● READING TEXT:
One might wonder whether technical economic theory could really have had that kind of impact. But Mazzucato, flourishing the magic wand of “performativity”, waves such doubt aside. Performativity claims that theories make economic reality, not the other way around. Though this is counterintuitive, in some cases it may be true. Finance theory did help to construct complex markets for derivatives. Normalised notions of employment shaped standard labour contracts that drew a sharp line between those with jobs and those without. But identifying where and how such effects operate requires painstaking analysis that Mazzucato never delivers. Instead she hurries on to regale us with a familiar litany of criticisms of gross domestic product (GDP) statistics as our main measure of economic activity.

It is hardly news that GDP statistics are problematic. In fact the numbers are underpinned by no coherent theory of value. They are an ad hoc assemblage, taking market measures in some cases, imputing incomes in others, valuing public services at cost. The politics behind this weird hybrid are complex. But for Mazzucato it is clear that they embolden the wrong bits of the economy, discourage those who are devalued and ignored and mislead well-intentioned policymakers.

Again, many will agree that it is high time to reconsider the construction of GDP statistics. The most important issue is clearly the failure to account for environmental costs. But Mazzucato has virtually nothing to say about that. For her it is not the side effects of economic activity – pollution – that matter, it is production itself. On your definition of production hinges your definition of value, in the widest sense of the word.

● DATASET ENTRIES:

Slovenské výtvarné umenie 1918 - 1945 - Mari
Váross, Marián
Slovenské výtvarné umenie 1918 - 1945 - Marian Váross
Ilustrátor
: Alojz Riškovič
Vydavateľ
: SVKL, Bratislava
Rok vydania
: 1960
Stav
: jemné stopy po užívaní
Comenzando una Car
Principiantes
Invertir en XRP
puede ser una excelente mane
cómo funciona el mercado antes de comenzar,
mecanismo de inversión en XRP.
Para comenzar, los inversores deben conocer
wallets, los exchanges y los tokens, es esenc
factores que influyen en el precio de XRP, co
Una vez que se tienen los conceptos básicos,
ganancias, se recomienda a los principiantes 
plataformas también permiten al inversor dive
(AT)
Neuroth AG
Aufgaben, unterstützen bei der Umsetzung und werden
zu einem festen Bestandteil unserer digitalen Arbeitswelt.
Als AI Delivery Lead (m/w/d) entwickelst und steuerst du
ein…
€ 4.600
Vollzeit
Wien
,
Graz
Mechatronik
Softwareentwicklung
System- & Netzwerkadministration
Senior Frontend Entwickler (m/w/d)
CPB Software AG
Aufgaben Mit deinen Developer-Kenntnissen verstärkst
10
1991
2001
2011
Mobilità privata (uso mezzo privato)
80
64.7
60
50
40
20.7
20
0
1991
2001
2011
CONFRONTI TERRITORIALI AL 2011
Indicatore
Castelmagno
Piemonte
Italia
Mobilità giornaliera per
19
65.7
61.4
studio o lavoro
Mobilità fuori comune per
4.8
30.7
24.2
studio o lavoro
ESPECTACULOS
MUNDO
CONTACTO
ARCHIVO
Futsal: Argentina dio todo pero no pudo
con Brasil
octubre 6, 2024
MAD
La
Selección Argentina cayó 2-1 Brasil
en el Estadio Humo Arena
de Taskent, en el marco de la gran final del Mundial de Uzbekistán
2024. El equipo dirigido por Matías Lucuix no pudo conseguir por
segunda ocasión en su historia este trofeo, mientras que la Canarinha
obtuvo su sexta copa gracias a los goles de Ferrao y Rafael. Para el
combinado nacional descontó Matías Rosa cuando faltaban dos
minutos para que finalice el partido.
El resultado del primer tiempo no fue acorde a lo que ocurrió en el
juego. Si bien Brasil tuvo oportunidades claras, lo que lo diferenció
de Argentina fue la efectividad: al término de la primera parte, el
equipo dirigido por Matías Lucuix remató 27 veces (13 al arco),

● CHECK YOUR UNDERSTANDING:
1. In the Mazzucato passage, what does performativity claim?
2. Write out the Mazzucato passage word for word, beginning at the words "Again, many will" and stopping after "of the word.".

● EXERCISE ANSWERS:
1. It claims that theories make economic reality, not the other way around.

2.
Again, many will agree that it is high time to reconsider the construction of GDP statistics. The most important issue is clearly the failure to account for environmental costs. But Mazzucato has virtually nothing to say about that. For her it is not the side effects of economic activity – pollution – that matter, it is production itself. On your definition of production hinges your definition of value, in the widest sense of the word.